In winter, generals and marshals wear winter leather caps, field officers and enlisted men wear fur-lined caps, marshals and the Army and Air Force wear brown caps with brown fur trim, and the navy wears navy blue caps with brown fur trim.

==Decoration ==
===Type 55 shoulder boards ===
Type 55 shoulder boards are divided into three types: dress uniform shoulder boards (overcoat shoulder boards), service uniform shoulder boards, and wartime shoulder boards. They are designed based on the Soviet style. The background color of ordinary shoulder boards is gold, the background color of technical officers is silver (cancelled in 1958), and the background color of wartime shoulder boards is green (which has been destroyed). The borders and vertical lines of the shoulder boards are changed according to the branch of service. The army is red, the navy is black, the naval aviation and the air force are blue.

===Type 55 Collar Insignia===
The Type 55 collar insignia consists of officer collar insignia, cadet collar insignia, and soldier collar insignia. Both types are diamond-shaped. Officer collar insignia indicate the branch of service, while soldier collar insignia indicate both branch of service and rank. The background color also differs: red for the army, black for the navy, and blue for naval aviators and air force personnel. Cadet collar insignia have a gold horizontal bar to indicate their rank.

====Officer Collar Insignia====
Officer collar insignia differ according to rank. Marshals and generals have gold borders on their collar insignia. Marshals' collar insignia do not indicate branch of service and only feature a round emblem of the People's Republic of China with a gold background. Generals and field officers have their branch of service insignia in the center. Naval field officers have white borders in their winter collar insignia.

====Soldier collar insignia ====
They were also divided into those for enlisted personnel and those for non-commissioned officers. Army and Air Force non-commissioned officers have a gold horizontal bar at the bottom of their collar insignia to distinguish them. Navy enlisted personnel wear sailor uniforms, so their rank is indicated by shoulder boards.

===Type 55 Cap Badge ===
The basic design of the Type 55 Army uniform cap badge is the August 1st Army emblem, with wheat ears and gears around and at the bottom. The Navy added an anchor at the bottom, while the Air Force added wings. The generals' dress cap badges were decorated with pine branches, while the field officers' and soldiers' dress cap badges were the same as those for regular uniforms.

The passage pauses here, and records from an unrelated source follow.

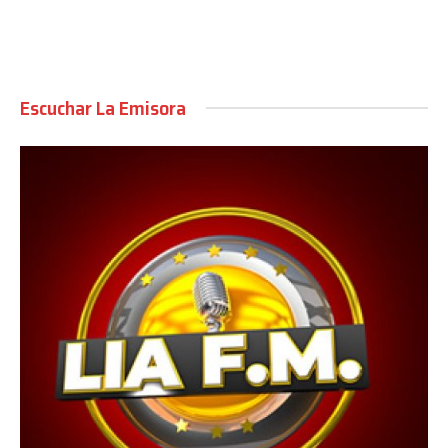
Escuchar La Emisora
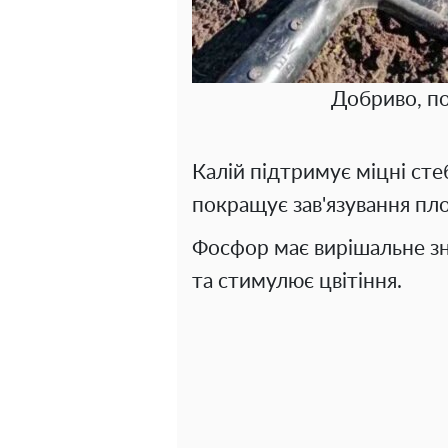
Добриво, по
Калій підтримує міцні сте
покращує зав'язування пло
Фосфор має вирішальне зн
та стимулює цвітіння.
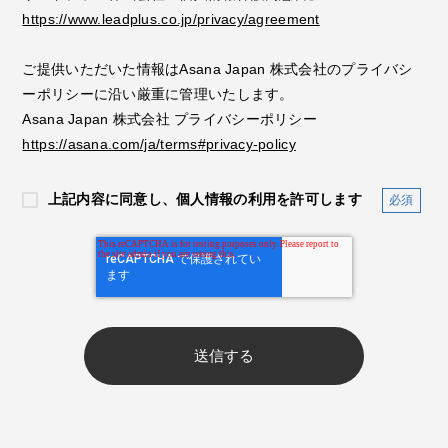
https://www.leadplus.co.jp/privacy/agreement
ご提供いただいた情報はAsana Japan 株式会社のプライバシ
ーポリシーに沿い厳重に管理いたします。
Asana Japan 株式会社 プライバシーポリシー
https://asana.com/ja/terms#privacy-policy
上記内容に同意し、個人情報の利用を許可します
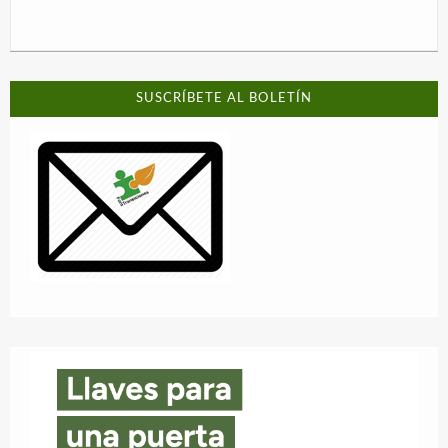
SUSCRÍBETE AL BOLETÍN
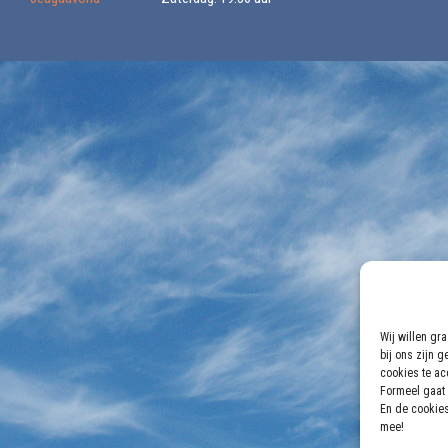
Wij willen gr
bij ons zijn 
cookies te acc
Formeel gaat 
En de cookies
mee!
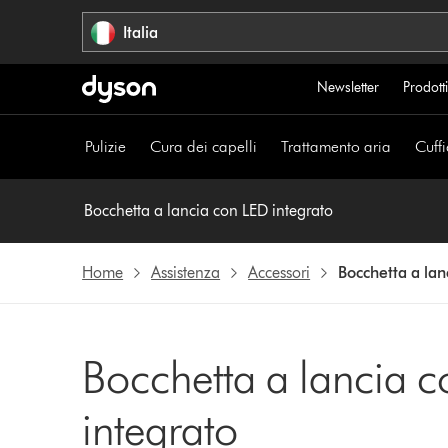
Salta
Italia
navigazione
Newsletter
Prodotti
Pulizie
Cura dei capelli
Trattamento aria
Cuffi
Bocchetta a lancia con LED integrato
Home
Assistenza
Accessori
Bocchetta a lan
Bocchetta a lancia 
integrato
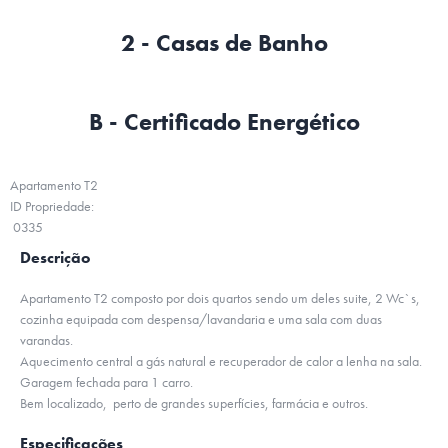
2 - Casas de Banho
B - Certificado Energético
Apartamento T2
ID Propriedade:
0335
Descrição
Apartamento T2 composto por dois quartos sendo um deles suite, 2 Wc`s,
cozinha equipada com despensa/lavandaria e uma sala com duas
varandas.
Aquecimento central a gás natural e recuperador de calor a lenha na sala.
Garagem fechada para 1 carro.
Bem localizado, perto de grandes superfícies, farmácia e outros.
Especificações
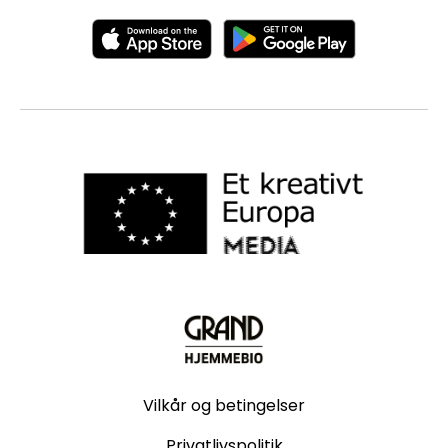
Vilkår og betingelser
Privatlivspolitik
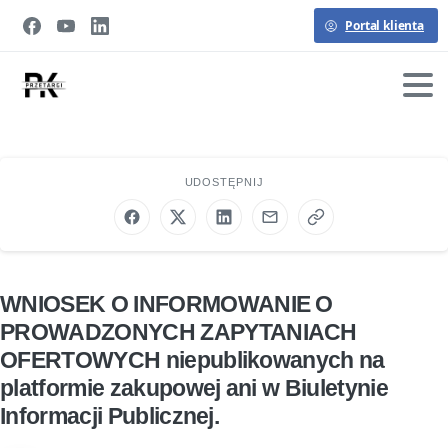
Portal klienta
UDOSTĘPNIJ
WNIOSEK O INFORMOWANIE O
PROWADZONYCH ZAPYTANIACH
OFERTOWYCH niepublikowanych na
platformie zakupowej ani w Biuletynie
Informacji Publicznej.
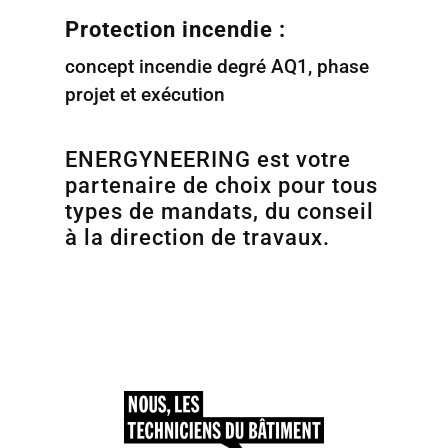
Protection incendie :
concept incendie degré AQ1, phase
projet et exécution
ENERGYNEERING est votre
partenaire de choix pour tous
types de mandats, du conseil
à la direction de travaux.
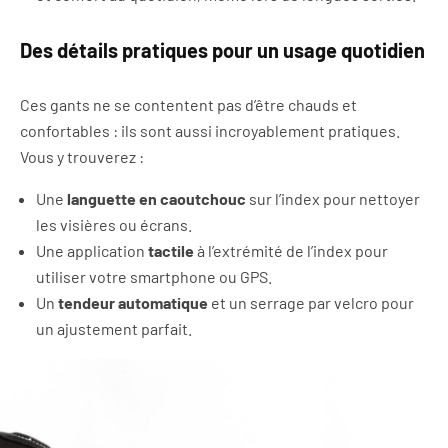
Des détails pratiques pour un usage quotidien
Ces gants ne se contentent pas d’être chauds et
confortables : ils sont aussi incroyablement pratiques.
Vous y trouverez :
Une
languette en caoutchouc
sur l’index pour nettoyer
les visières ou écrans.
Une application
tactile
à l’extrémité de l’index pour
utiliser votre smartphone ou GPS.
Un
tendeur automatique
et un serrage par velcro pour
un ajustement parfait.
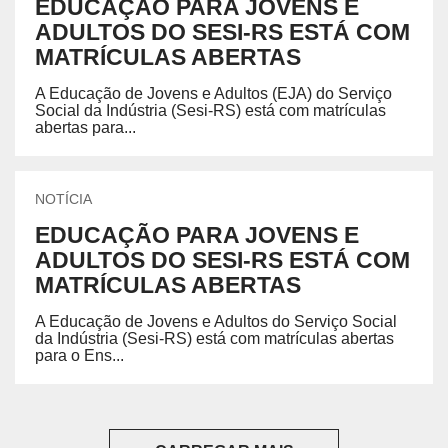
EDUCAÇÃO PARA JOVENS E
ADULTOS DO SESI-RS ESTÁ COM
MATRÍCULAS ABERTAS
A Educação de Jovens e Adultos (EJA) do Serviço
Social da Indústria (Sesi-RS) está com matrículas
abertas para...
NOTÍCIA
EDUCAÇÃO PARA JOVENS E
ADULTOS DO SESI-RS ESTÁ COM
MATRÍCULAS ABERTAS
A Educação de Jovens e Adultos do Serviço Social
da Indústria (Sesi-RS) está com matrículas abertas
para o Ens...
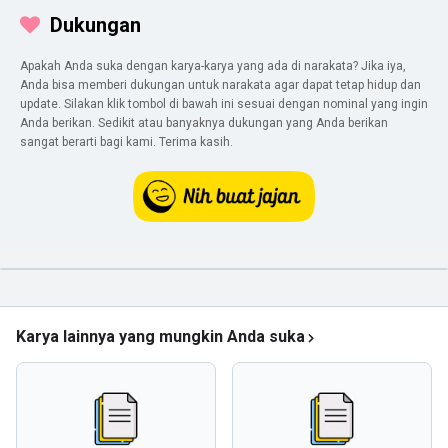
Dukungan
Apakah Anda suka dengan karya-karya yang ada di narakata? Jika iya,
Anda bisa memberi dukungan untuk narakata agar dapat tetap hidup dan
update. Silakan klik tombol di bawah ini sesuai dengan nominal yang ingin
Anda berikan. Sedikit atau banyaknya dukungan yang Anda berikan
sangat berarti bagi kami. Terima kasih.
Karya lainnya yang mungkin Anda suka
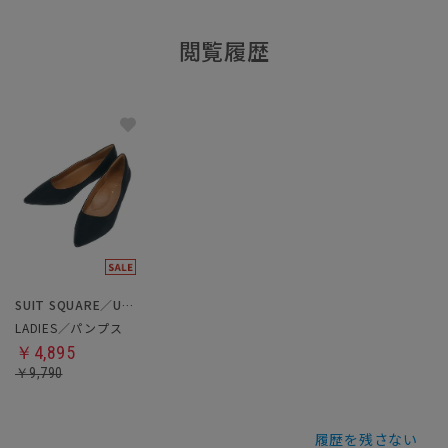
閲覧履歴
SUIT SQUARE／UNIVERSAL LANGUAGE／WHITE
LADIES／パンプス
￥4,895
￥9,790
履歴を残さない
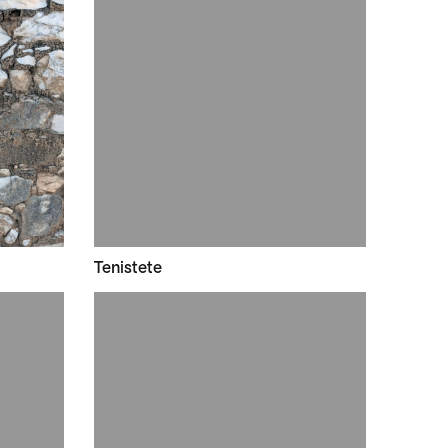
Tenistete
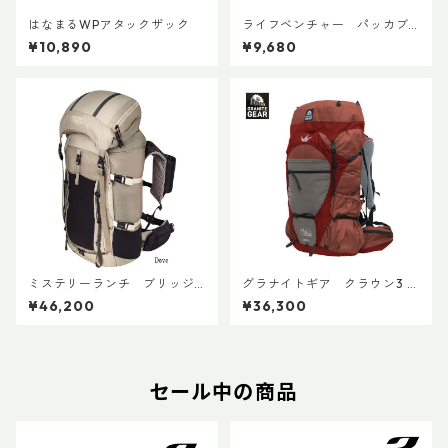
はなまるWPアタックザック
ライフベンチャー パッカブ
ルWPバックパック
¥10,890
¥9,680
ミステリーランチ ブリッジ
グラナイトギア クラウン3 4
ャー 45 ウィメンズ
0 ECO
¥46,200
¥36,300
セール中の商品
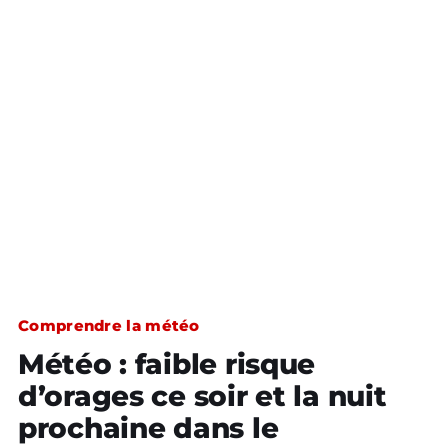
Comprendre la météo
Météo : faible risque
d’orages ce soir et la nuit
prochaine dans le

===Type 55 branch insignia ===
The Type 55 military uniform began to use symbols to distinguish branches of service. Officers' branch insignia were gold, while soldiers and cadets' were silver.

===Type 55 Military Uniform Buttons===
The Type 55 military uniform buttons came in both dress uniform and formal uniform styles. The button designs also varied, and the colors changed to match different uniform colors.